Problem to work on:
Only the lines below starting at the one that contains "100 562 8.48" and ending at the one that contains "454 874 8.01" are to be reproduced, exactly and with both ends kept.

(Scene geometry reasoning data)
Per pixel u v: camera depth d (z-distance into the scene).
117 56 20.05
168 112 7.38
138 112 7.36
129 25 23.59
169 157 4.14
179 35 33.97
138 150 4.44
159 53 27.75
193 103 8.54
...
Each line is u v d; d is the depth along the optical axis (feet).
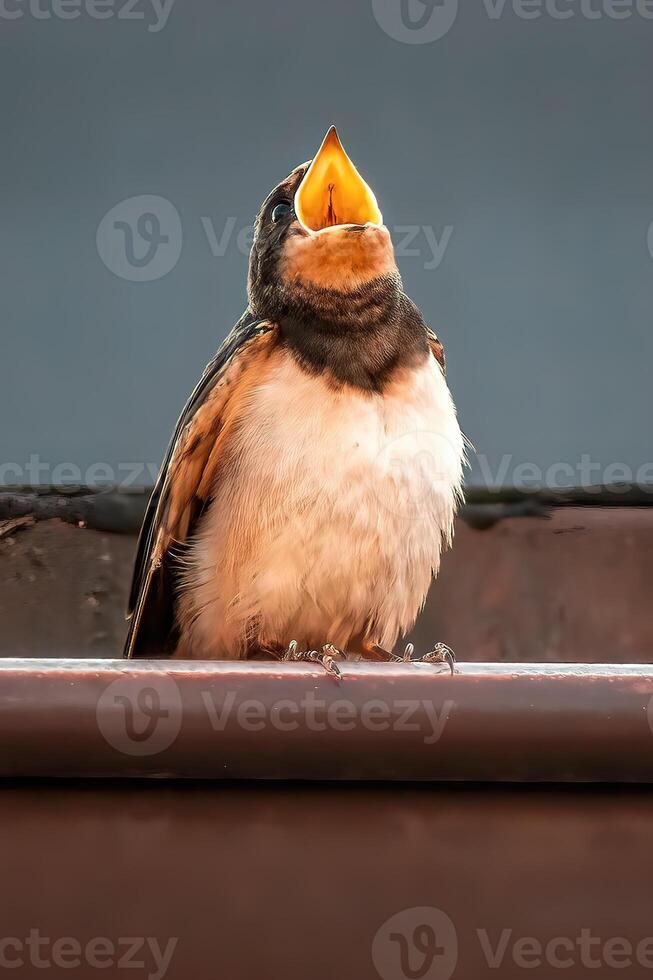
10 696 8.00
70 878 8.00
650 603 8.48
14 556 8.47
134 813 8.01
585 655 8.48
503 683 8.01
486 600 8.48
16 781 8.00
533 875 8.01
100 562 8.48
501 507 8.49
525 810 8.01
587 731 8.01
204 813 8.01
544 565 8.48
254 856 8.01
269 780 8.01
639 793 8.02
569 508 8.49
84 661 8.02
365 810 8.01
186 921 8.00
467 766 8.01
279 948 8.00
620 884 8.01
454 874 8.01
--
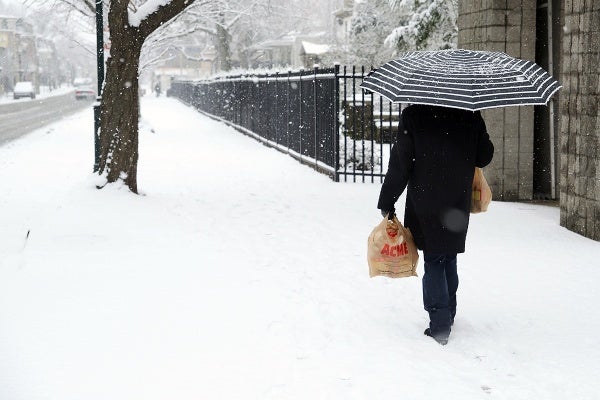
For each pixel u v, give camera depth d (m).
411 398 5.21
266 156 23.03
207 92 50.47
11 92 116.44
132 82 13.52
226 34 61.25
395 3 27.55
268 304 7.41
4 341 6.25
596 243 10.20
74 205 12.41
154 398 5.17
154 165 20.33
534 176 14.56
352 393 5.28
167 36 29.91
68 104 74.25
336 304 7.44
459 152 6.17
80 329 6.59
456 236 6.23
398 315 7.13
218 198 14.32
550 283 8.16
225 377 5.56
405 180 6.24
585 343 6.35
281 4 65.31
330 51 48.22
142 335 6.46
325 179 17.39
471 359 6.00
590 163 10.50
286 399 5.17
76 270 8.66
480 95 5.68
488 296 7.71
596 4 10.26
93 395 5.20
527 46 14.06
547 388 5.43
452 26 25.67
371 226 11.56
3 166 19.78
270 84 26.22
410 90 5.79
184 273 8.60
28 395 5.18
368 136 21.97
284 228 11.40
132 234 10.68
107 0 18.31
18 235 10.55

Answer for the task:
100 562 8.48
501 507 8.49
525 810 8.01
587 731 8.01
204 813 8.01
544 565 8.48
254 856 8.01
269 780 8.01
639 793 8.02
569 508 8.49
84 661 8.02
365 810 8.01
186 921 8.00
467 766 8.01
279 948 8.00
620 884 8.01
454 874 8.01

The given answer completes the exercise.